- [Reading passage]:

>> BEGIN

There's a lot that can upset your plans, so it makes sense to prepare for the unexpected. An emergency savings is cash you keep in reserve for a serious unexpected predicament like a job loss or a catastrophe that isn’t covered by insurance. Building up your emergency savings can help you protect yourself and your loved ones—and earning some return on your savings can help protect your future purchasing power.
Here are answers to 5 common questions about emergency savings, including how big it should be and where you could consider keeping it.
1. How much savings should be for an emergency?
Fidelity suggests to start by saving $1,000 worth of essential expenses to protect yourself from the financial fallout of a potential job loss or the loss of other income.
If you're single, you might be comfortable with 3 months of savings. However, if you have a spouse, kids, a mortgage, or if you worry about job stability, you might feel better with 6 months of savings or more
If you end up unemployed, there may be resources available to help ease the impact. Unemployment insurance benefits are available in all states and the District of Columbia, Puerto Rico, and the US Virgin Islands. However, not all employees are eligible—your employer has to pay unemployment taxes. Nonprofit organizations, like churches and schools, are exempt from paying unemployment taxes.
Benefits vary by state. For example, some states provide additional benefits if you have children or other dependents. Check your state's unemployment insurance office to find out how to file for benefits and the documentation required.
Requirements to qualify for unemployment benefits include:
- You must be physically able to work—not disabled or collecting disability benefits.
- You must be actively looking for a job.
- You must have left your prior job involuntarily, without cause, and in good standing.
- If you've received unemployment benefits within the 6 months prior to filing, your benefits may be reduced.
2. Where should I keep my emergency savings?

>> END

- [Supplied data]:
>> BEGIN

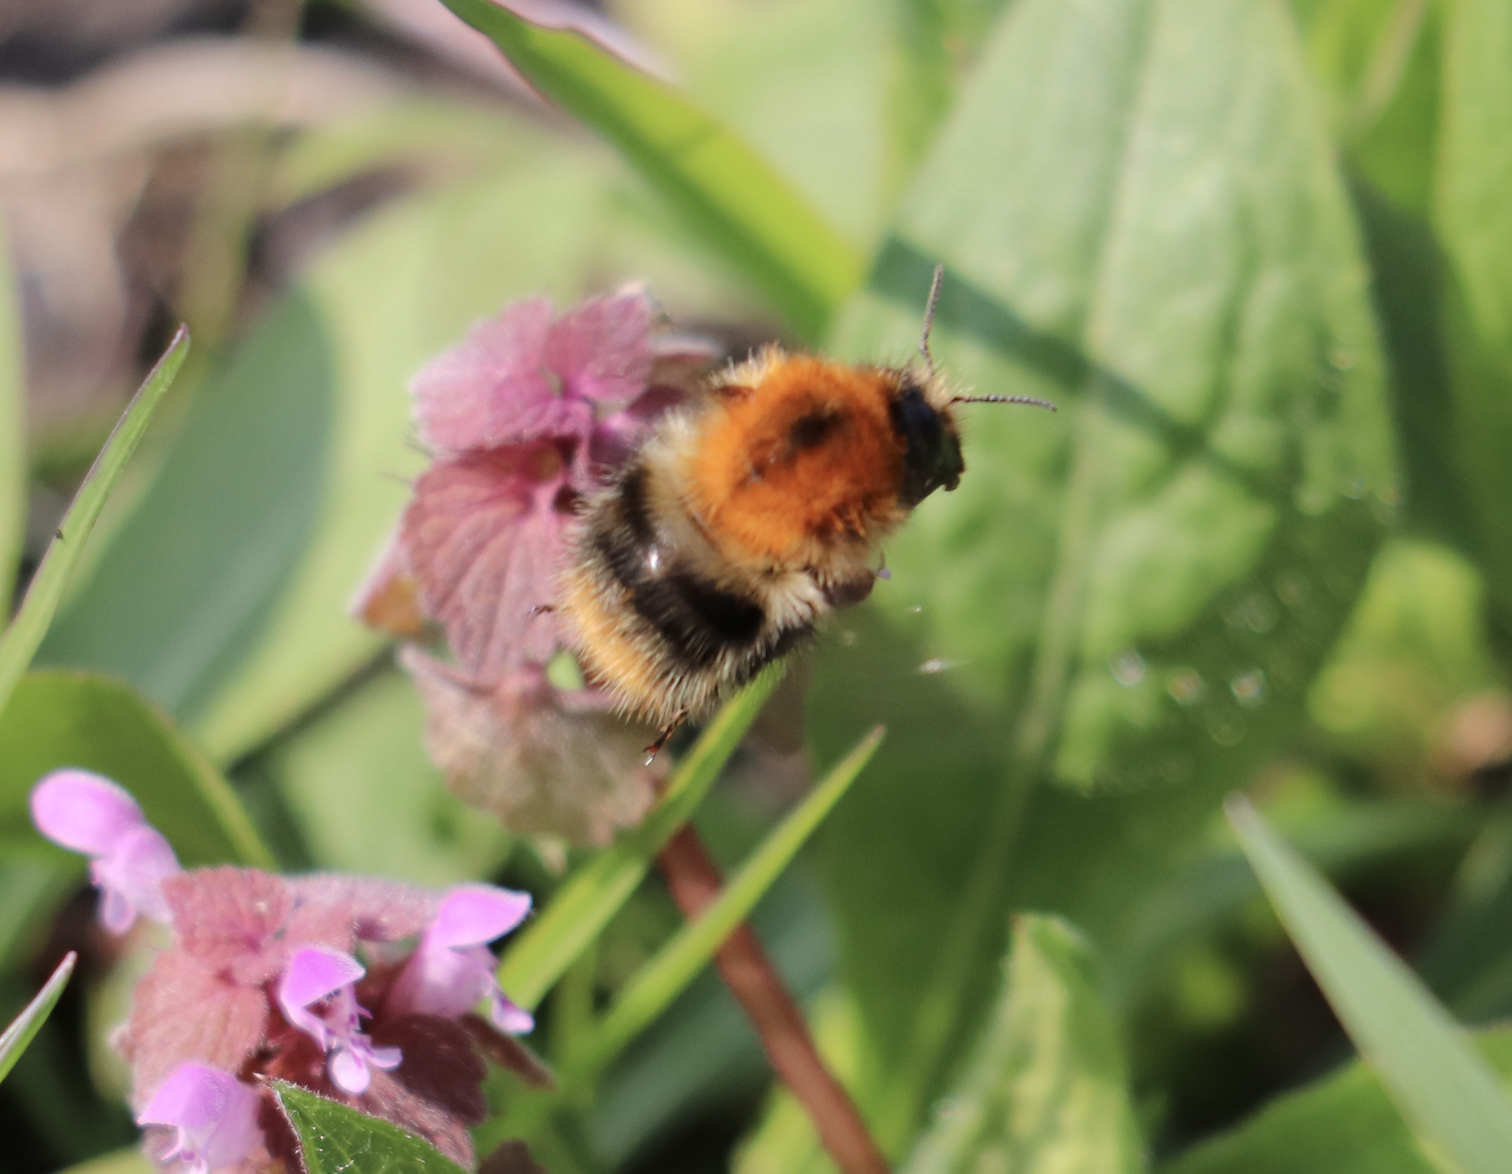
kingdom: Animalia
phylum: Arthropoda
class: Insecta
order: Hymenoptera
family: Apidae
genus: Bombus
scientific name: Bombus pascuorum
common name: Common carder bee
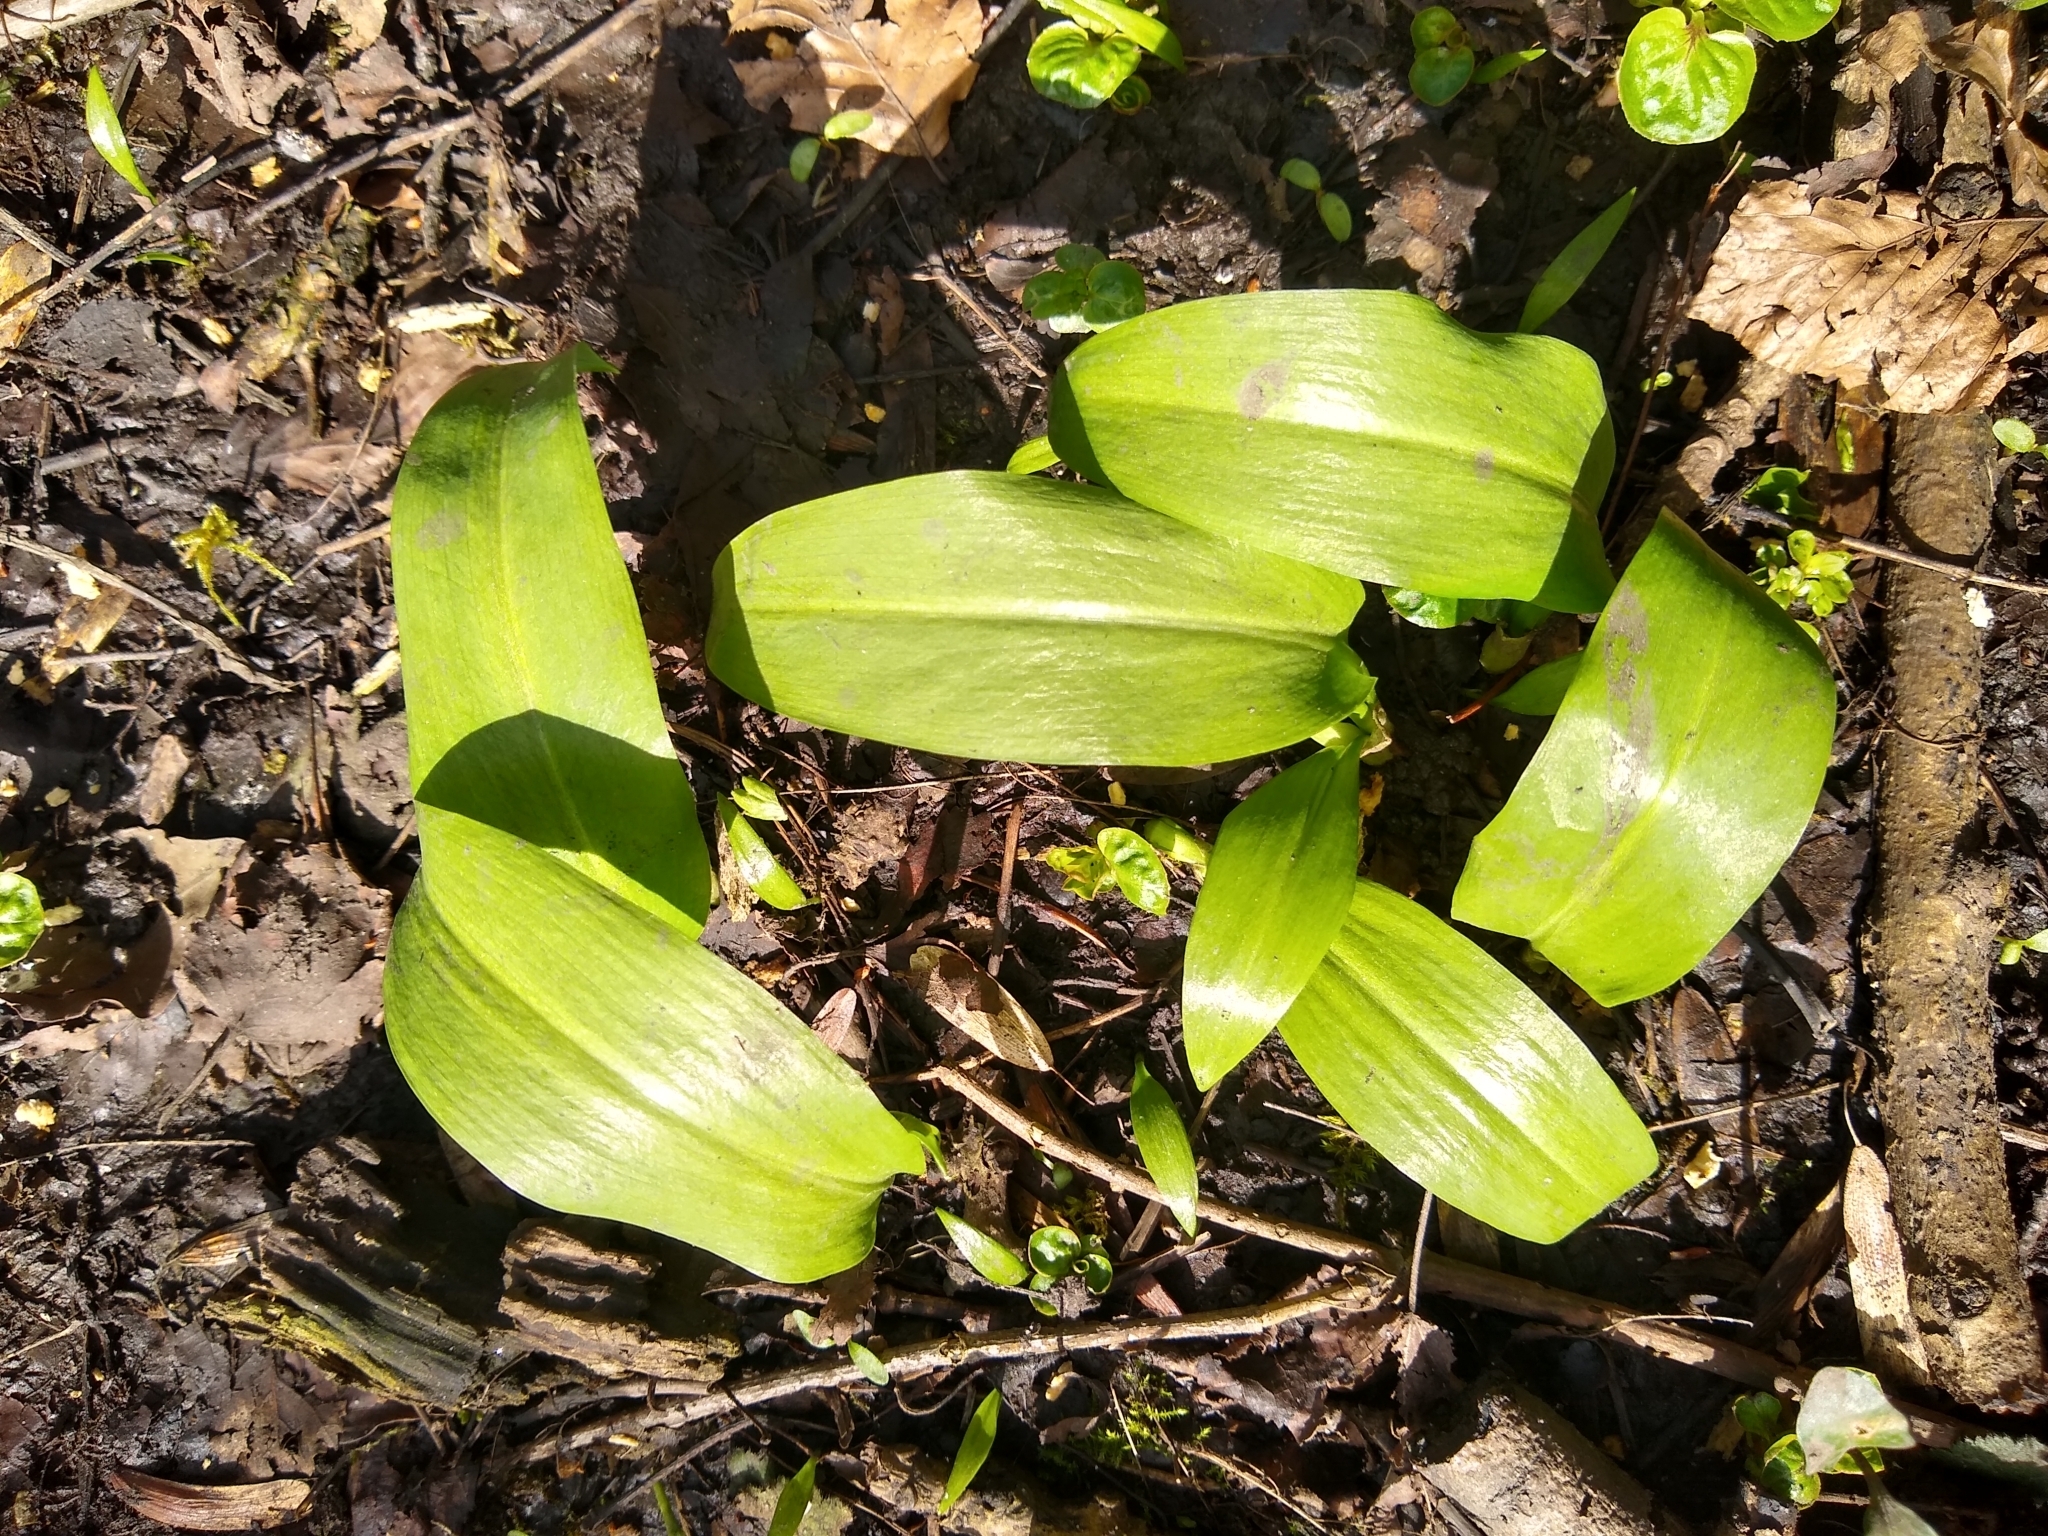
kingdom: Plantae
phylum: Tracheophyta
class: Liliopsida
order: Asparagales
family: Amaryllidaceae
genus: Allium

>> END
>> BEGIN

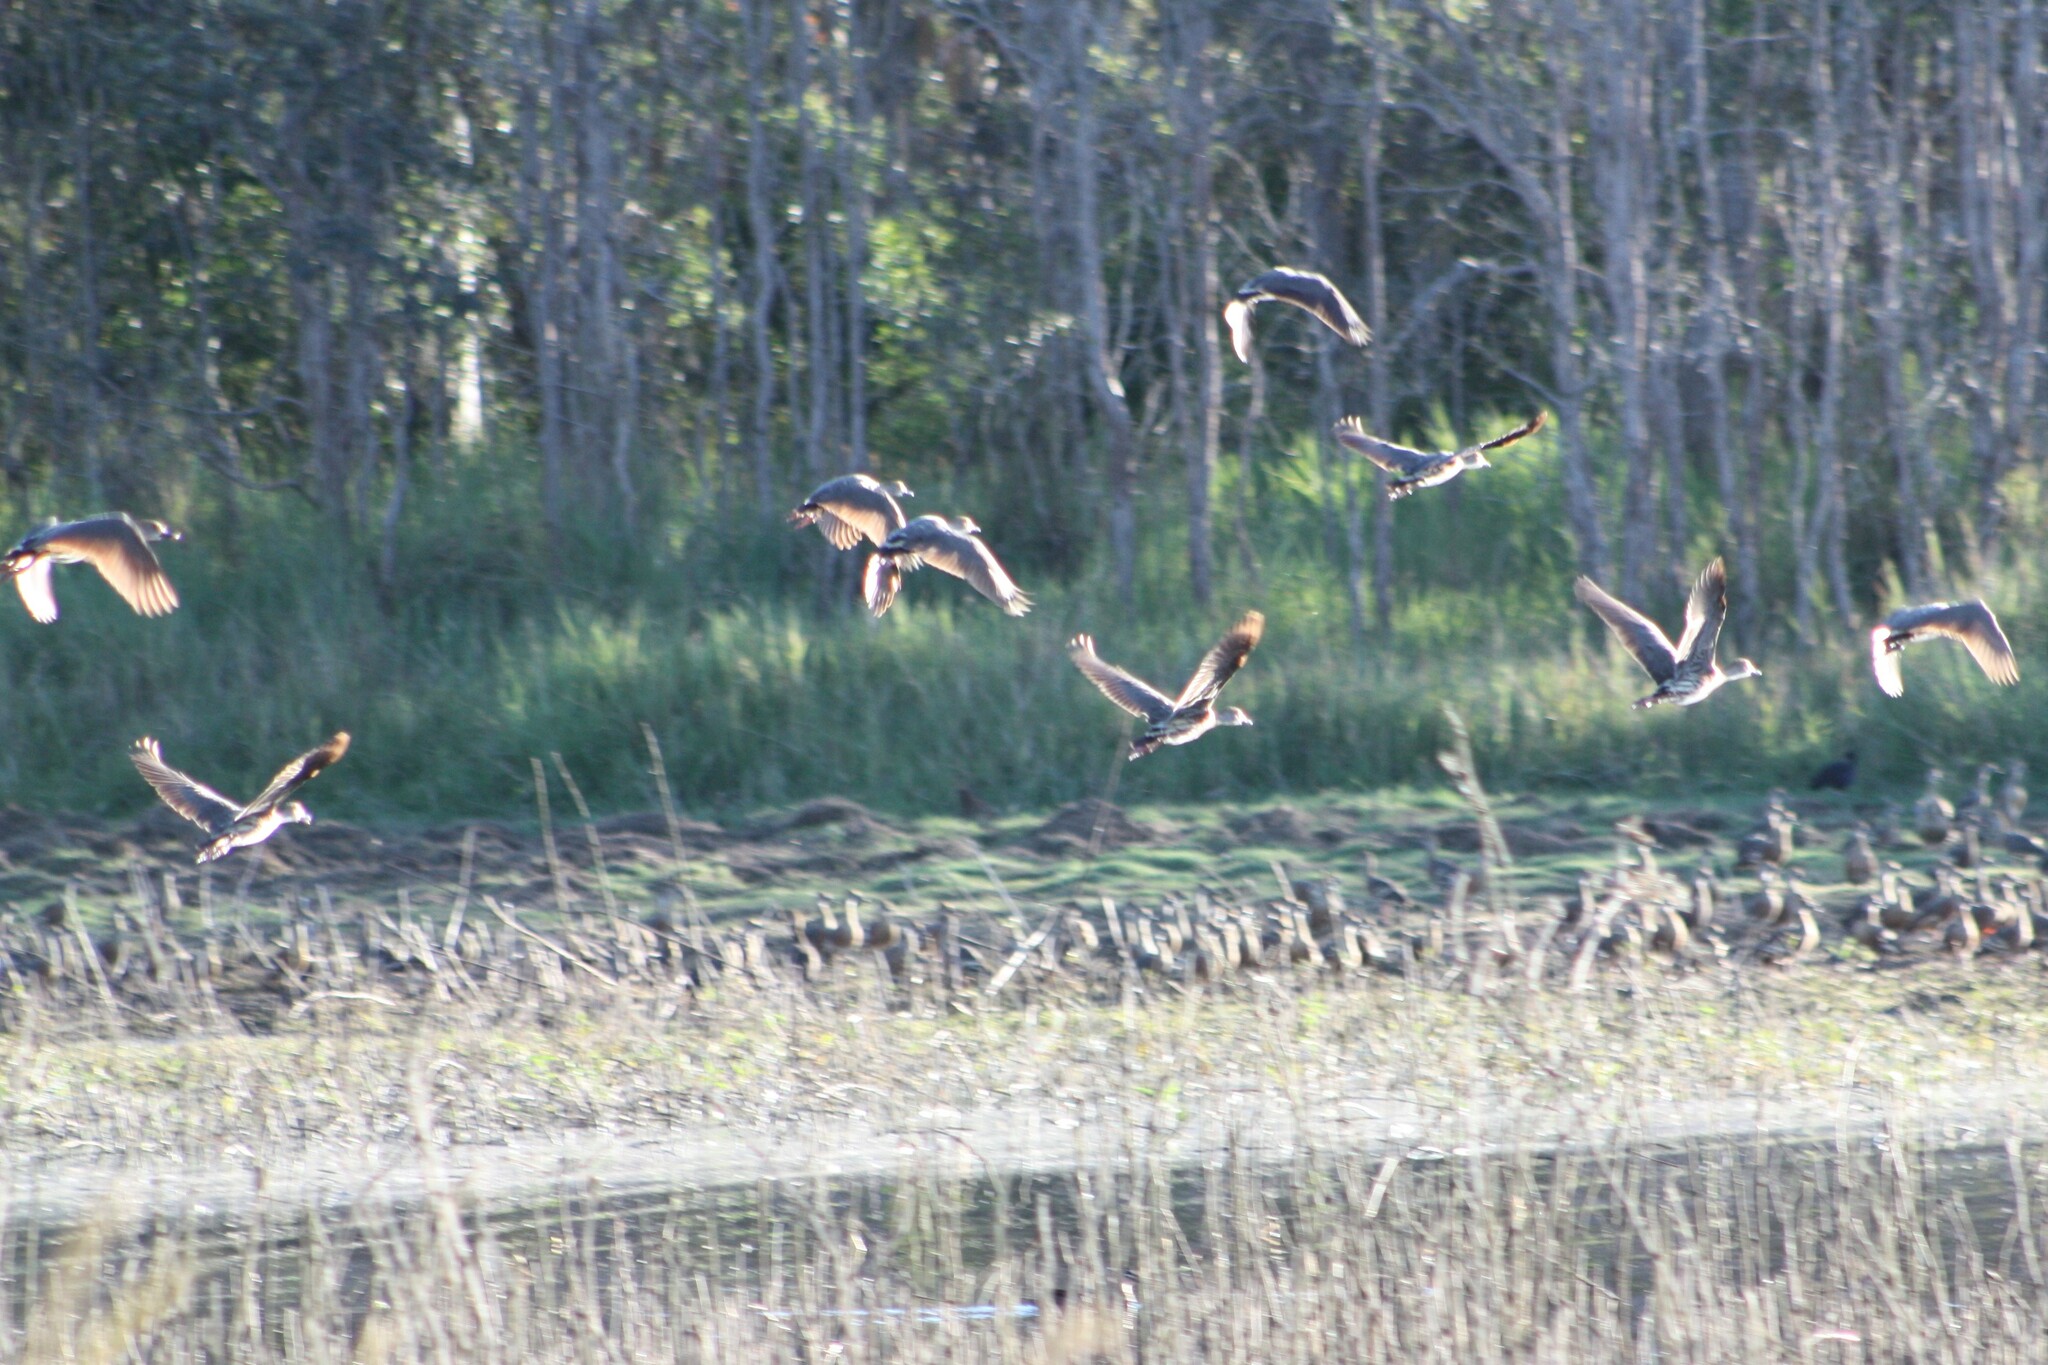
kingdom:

>> END

- [Task instructions]:
1 - Answer these questions using the emergency savings text:
(a) What amount does Fidelity suggest starting with when saving for emergencies?
(b) Which kind of organization is exempt from paying unemployment taxes, and what examples are given?
(c) How many months of savings might a single person be comfortable with?
2 - From the emergency savings text, reproduce word for word the stretch from "Requirements to qualify" through "my emergency savings?".
3 - Write the next part of the emergency savings text, picking up right after its last line.

- [Answers provided]:
1 -
(a) $1,000 worth of essential expenses.
(b) Nonprofit organizations, such as churches and schools.
(c) 3 months.

2 -
Requirements to qualify for unemployment benefits include:
- You must be physically able to work—not disabled or collecting disability benefits.
- You must be actively looking for a job.
- You must have left your prior job involuntarily, without cause, and in good standing.
- If you've received unemployment benefits within the 6 months prior to filing, your benefits may be reduced.
2. Where should I keep my emergency savings?

3 -
Generally, keeping your emergency savings accessible and liquid can be a good idea—in addition to avoiding risky investments that could lose money. To avoid using your emergency savings, it can also make sense to separate it from your spending money and other types of savings.
For example, a savings account can be a convenient and accessible option. Money market accounts can be too, and are typically offered by banks and credit unions. The average annual percentage yield (APY) for money markets is 0.64%.1 Compared to a savings account, a money market account may have a higher minimum balance and withdrawals may be limited. For instance, you may be allowed unlimited ATM withdrawals, but checks and debit card purchases could be limited.
Consider the following alternatives:
Money market funds2 tend to be a lower-risk place to store your cash, and generally offer better rates than your typical savings account. Unlike savings accounts, money market funds are not FDIC-insured.
Treasury and government money market funds3 are designed to maintain a stable net asset value (NAV) of $1.00 and they do not place restrictions on investors' ability to access their money in the funds.
Certificates of deposit (CDs) may offer better rates than money market funds—but there is a catch. Many penalize you for taking money out before the CD matures. Short-term CDs may also be a solution for a portion of your emergency savings, but beware of tying up all your money.
When you need to access your emergency savings, consider withdrawing from more liquid accounts first—if you've divided your emergency savings between highly liquid accounts and those that are less easy to access. An example of a liquid account would be a savings account—your savings are easily accessed at no cost on the same day. Cash held in a money market fund may not be available on demand—you would likely need to sell the fund and wait until the next business day for access to your cash.
Avoiding losses due to taxes, penalties, or market volatility is key.
Try to avoid withdrawing from retirement accounts like your 401(k) or IRA if you're not yet of retirement age. You may have to pay taxes and a 10% penalty for the early withdrawal.
3. What about borrowing to cover an emergency?
In some cases, borrowing to pay for an emergency may be necessary if you don't have other financial reserves. For example, a home equity loan or line of credit could be an option, as well as credit cards. It's extremely important to consider the potential consequences of borrowing against your home. There may be financial, legal, tax, and estate implications. If you default on the loan, you could even lose your home.
4 caveats:
- If you've lost income, borrowing money, particularly at a high interest rate, can be risky. Debt can quickly snowball if you're not able to pay it off at the end of the month.
- If you already have a lot of debt, relying on credit cards or loans in an emergency can add to your financial burden
- Credit may not be as available in a global economic downturn. Lenders may reel in lines of credit in difficult economic times so it may not always be a failsafe.
- If you need to borrow, make sure to keep interest rates as low as possible.
4. How can I save more for an emergency savings?
There are a couple of ways—even on a tight budget.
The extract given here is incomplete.